Here's is something that I come accross again and again. What's more, it's a question that it seems will remain relevant even when we redesign systems, so we can as well discuss it here.
The problem is that textual representation of lattices are awfully long. The most awful common case is probably:
>>> lat = kwant.lattice.honeycomb()
>>> print(lat.neighbors())
[HoppingKind((0, 1), kwant.lattice.Monatomic([[1.0, 0.0], [0.5,
0.8660254037844386]], [0.0, 0.0], '0', None), kwant.lattice.Monatomic([[1.0,
0.0], [0.5, 0.8660254037844386]], [0.0, 0.5773502691896258], '1', None)),
HoppingKind((0, 0), kwant.lattice.Monatomic([[1.0, 0.0], [0.5,
0.8660254037844386]], [0.0, 0.0], '0', None), kwant.lattice.Monatomic([[1.0,
0.0], [0.5, 0.8660254037844386]], [0.0, 0.5773502691896258], '1', None)),
HoppingKind((-1, 1), kwant.lattice.Monatomic([[1.0, 0.0], [0.5,
0.8660254037844386]], [0.0, 0.0], '0', None), kwant.lattice.Monatomic([[1.0,
0.0], [0.5, 0.8660254037844386]], [0.0, 0.5773502691896258], '1', None))]

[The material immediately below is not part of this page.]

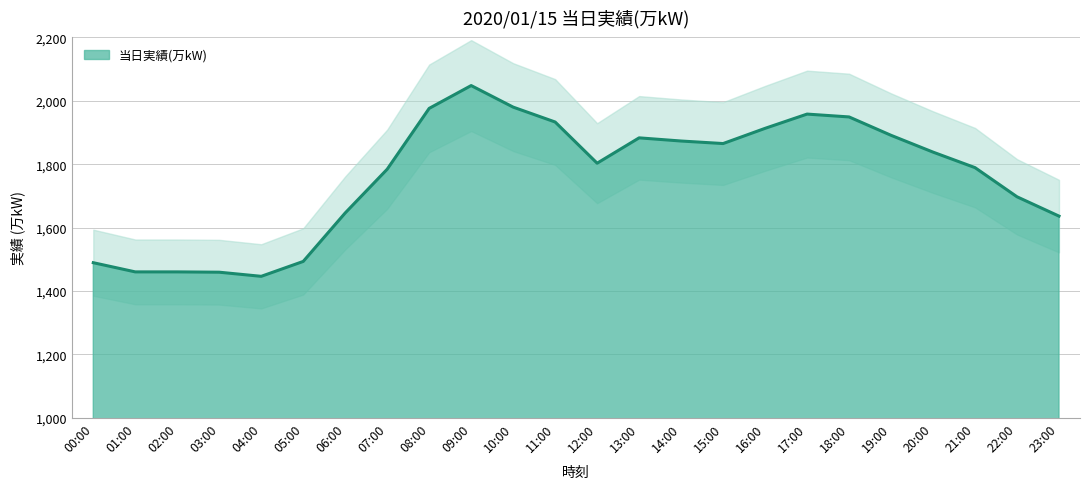

At which category does the data reach its first local valley?

04:00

Trying to explain to someone that hopping kinds are actually very simple is doomed to fail!
This could be resolved by printing names of the lattices instead of the lattices. But for that to be useful, names should be unique inside a session, and also survive pickling and unpickling (so that different nodes in a parallel computation share the same lattice names).

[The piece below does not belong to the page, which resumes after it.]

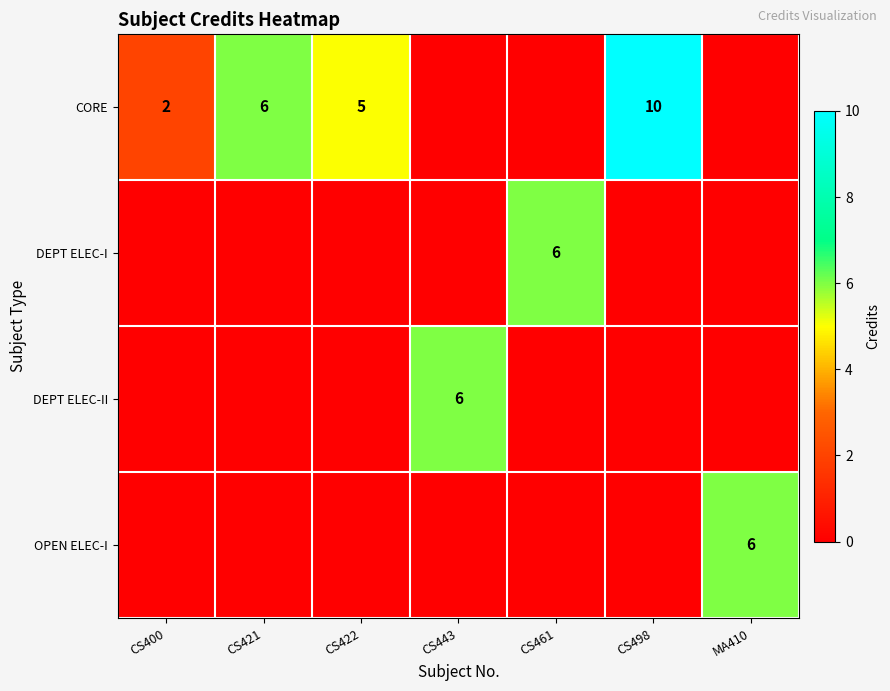

At which label is DEPT ELEC-II closest to 3?

CS400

But this already shows the problem: what if I try to unpickle two different lattices that share the same name?
There is no fully satisfactory solution to this problem. There is no way to have a globally unique and nice (compact, human readable) naming scheme. But perhaps we can still improve on the current situation? Here's what I propose:
-
Introduce a global (at the level of an interpreter instance) registry of names. That could have the form of two weakref dictionaries:
- One mapping site families to names. It's purpose is to allow automatically assigning names to site families.

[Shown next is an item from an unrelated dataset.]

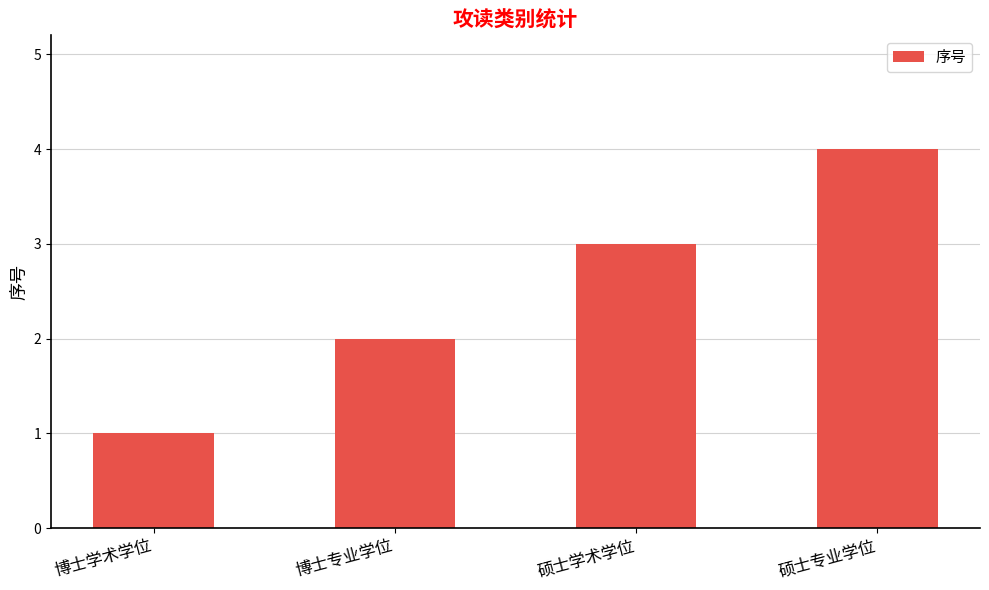

Is it true that the value at 博士专业学位 is 3?

False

- One mapping names to sets of families. It's purpose is to track the multiple use of names.
-
Assign names by default, thus enforcing that a site family always has a name. If no name is provided, assign that first one of, say, "square0", "square1", etc. that is unused. If a name is provided, use it, but warn if it is already used for a different family.
-
When printing a site family, show only the name, but add a note if that name is not unique, like this: "<site family a (name is not unique!)>"
I would expect that names that are not unique would almost never occur in practice, but I think that we still have to support them to avoid problems in corner cases.
What do you think? Do you have a better idea?